Leading Up: How to Lead Your Boss so you Both Win
Author: Michael Useem
Publisher: Crown Business, New York, NY (2001)
Call #: HD57.7 .U83 2001
From the Publisher: Today’s best leaders know how to lead up, a necessary strategy when a supervisor is micromanaging rather than macrothinking, when a division president offers clear directives but can’t see the future, or when investors demand instant gain but need long-term growth. Through vivid, compelling stories, Michael Useem reveals how upward leadership can transform incipient disaster into hard-won triumph. For example, U.S. Marine Corps General Peter Pace reconciled the conflicting priorities of six bosses by keeping them well informed and challenging their instructions when necessary. Useem also explores what happens when those who should step forward fail to do so—Mount Everest mountaineers might have saved themselves from disaster during a fateful ascent if only they had questioned their guides’ flawed decisions.

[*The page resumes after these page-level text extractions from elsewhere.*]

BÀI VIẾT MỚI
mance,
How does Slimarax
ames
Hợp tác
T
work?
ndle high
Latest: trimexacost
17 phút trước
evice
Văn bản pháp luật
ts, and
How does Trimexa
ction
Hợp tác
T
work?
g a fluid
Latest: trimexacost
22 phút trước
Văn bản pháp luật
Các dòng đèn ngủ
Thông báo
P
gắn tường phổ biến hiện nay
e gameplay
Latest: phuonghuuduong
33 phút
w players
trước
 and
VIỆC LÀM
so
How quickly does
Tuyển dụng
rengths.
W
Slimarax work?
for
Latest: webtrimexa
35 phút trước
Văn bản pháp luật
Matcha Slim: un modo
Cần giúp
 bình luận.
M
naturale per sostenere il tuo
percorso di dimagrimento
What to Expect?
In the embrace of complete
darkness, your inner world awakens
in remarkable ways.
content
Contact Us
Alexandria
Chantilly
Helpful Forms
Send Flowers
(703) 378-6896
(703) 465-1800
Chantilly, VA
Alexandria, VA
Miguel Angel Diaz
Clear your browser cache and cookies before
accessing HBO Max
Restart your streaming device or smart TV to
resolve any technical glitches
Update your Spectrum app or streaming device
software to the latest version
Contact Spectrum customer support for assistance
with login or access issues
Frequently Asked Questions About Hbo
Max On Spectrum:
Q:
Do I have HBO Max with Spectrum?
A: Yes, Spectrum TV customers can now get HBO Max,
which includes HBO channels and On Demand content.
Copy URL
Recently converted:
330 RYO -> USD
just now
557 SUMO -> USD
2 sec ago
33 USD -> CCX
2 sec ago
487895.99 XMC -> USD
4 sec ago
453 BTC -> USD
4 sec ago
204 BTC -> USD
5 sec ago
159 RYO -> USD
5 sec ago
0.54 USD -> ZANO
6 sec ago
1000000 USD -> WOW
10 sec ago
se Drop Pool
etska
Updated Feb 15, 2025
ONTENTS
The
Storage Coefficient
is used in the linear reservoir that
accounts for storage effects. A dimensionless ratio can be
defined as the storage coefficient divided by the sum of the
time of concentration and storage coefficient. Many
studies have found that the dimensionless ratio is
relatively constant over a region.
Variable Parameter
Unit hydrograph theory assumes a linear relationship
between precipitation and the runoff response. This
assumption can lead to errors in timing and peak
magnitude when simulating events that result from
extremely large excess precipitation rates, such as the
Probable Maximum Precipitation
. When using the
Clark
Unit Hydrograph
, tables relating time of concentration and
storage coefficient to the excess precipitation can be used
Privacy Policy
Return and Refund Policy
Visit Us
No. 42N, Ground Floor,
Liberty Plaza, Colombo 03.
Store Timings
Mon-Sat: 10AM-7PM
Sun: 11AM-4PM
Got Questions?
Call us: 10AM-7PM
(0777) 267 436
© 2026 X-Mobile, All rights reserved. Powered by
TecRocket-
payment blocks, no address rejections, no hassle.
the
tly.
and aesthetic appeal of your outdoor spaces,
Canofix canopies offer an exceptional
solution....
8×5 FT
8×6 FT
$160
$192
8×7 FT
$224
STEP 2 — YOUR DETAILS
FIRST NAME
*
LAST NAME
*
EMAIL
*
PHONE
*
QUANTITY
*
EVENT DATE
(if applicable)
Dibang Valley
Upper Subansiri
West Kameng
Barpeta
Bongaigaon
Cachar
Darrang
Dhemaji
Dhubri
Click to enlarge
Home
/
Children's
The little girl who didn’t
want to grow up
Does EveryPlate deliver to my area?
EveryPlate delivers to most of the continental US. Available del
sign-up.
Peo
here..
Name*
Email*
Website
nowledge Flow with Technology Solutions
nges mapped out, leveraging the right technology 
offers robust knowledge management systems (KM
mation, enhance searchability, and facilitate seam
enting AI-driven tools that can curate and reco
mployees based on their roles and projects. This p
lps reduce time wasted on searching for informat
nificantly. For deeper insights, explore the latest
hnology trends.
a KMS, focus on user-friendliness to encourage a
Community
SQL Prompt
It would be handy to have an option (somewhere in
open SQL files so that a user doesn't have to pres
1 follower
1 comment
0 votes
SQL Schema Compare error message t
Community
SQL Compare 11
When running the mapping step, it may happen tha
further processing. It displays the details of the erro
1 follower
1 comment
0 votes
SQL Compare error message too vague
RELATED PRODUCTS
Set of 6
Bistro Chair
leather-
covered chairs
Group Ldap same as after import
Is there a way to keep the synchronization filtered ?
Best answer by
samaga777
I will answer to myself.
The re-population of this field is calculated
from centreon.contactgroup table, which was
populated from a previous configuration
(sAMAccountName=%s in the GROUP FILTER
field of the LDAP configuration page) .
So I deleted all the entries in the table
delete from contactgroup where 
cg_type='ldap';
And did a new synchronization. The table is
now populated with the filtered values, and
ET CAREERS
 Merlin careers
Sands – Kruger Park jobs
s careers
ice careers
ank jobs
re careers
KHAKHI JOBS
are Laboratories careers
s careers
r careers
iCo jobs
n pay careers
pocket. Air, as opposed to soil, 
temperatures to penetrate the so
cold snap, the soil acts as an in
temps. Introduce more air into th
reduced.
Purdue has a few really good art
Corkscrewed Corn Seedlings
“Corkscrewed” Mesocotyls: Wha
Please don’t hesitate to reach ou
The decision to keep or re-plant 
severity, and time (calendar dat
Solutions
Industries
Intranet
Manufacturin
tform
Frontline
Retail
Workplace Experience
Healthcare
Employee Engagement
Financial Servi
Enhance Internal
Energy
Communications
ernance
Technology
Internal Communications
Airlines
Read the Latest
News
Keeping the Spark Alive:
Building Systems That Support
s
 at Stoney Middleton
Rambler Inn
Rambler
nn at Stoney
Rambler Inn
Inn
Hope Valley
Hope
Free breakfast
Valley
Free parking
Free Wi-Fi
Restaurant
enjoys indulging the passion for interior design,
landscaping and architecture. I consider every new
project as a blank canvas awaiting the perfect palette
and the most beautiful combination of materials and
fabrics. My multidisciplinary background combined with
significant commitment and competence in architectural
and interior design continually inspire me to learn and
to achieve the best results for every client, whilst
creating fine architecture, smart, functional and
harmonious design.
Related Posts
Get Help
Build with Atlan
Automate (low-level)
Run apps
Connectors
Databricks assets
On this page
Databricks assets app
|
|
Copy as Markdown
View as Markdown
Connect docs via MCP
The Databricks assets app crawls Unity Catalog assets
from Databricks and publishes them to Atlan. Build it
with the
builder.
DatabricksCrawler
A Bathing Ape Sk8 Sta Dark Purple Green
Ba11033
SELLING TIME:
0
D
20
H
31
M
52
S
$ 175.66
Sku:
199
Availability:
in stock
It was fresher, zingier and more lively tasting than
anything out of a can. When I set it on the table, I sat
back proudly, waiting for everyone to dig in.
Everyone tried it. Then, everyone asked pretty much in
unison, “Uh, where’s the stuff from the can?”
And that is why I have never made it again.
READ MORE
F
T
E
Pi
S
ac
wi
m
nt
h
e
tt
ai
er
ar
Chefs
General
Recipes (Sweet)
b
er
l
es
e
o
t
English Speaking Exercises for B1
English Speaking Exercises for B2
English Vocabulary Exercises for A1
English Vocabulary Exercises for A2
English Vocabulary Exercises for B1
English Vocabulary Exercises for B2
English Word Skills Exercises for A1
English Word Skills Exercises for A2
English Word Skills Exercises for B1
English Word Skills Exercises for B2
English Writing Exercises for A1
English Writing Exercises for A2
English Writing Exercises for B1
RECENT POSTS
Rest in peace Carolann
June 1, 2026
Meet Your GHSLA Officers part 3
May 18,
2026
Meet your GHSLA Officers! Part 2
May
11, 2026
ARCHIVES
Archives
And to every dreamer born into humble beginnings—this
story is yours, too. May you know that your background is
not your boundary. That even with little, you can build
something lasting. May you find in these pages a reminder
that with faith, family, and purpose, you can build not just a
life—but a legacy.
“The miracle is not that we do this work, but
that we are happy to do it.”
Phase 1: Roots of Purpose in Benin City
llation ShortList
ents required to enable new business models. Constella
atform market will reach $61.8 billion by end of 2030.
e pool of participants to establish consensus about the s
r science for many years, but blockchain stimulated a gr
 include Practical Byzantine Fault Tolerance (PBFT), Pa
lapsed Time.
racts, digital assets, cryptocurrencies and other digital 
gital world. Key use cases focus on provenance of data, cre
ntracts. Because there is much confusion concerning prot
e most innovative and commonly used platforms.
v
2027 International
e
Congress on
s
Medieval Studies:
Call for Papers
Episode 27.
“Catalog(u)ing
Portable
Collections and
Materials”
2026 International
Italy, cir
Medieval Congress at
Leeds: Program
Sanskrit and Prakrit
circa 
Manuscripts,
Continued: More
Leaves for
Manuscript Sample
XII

Leading Up is a call to action. It asks us to get results by helping our superiors lead and by building on the best in everybody’s nature, and it offers a pragmatic blueprint for doing so.
About the Author: Michael Useem is the William and Jacalyn Egan Professor of Management at the Wharton School, University of Pennsylvania,and director of its Center for Leadership and Change Management. Dr. Useem is also the author of The Leadership Moment.
From the Web:
Leaders today aren’t just bosses, they’re self-starters who take charge. Upward leaders get results by helping their superiors lead. They make sure that good ideas don’t die on the vine because a boss’ understanding doesn’t reach down deep enough into the organization. Upward leadership assures that advice arrives from all points on the corporate compass, not just from the top down. And it applies at every level: Even CEOs need to learn about leading up because they ultimately answer to their boards.
Drawing on the extraordinary experiences of real people, Useem shows us what happens when those not in charge rise to the challenge, and also what happens when those who should step forward fail to do so.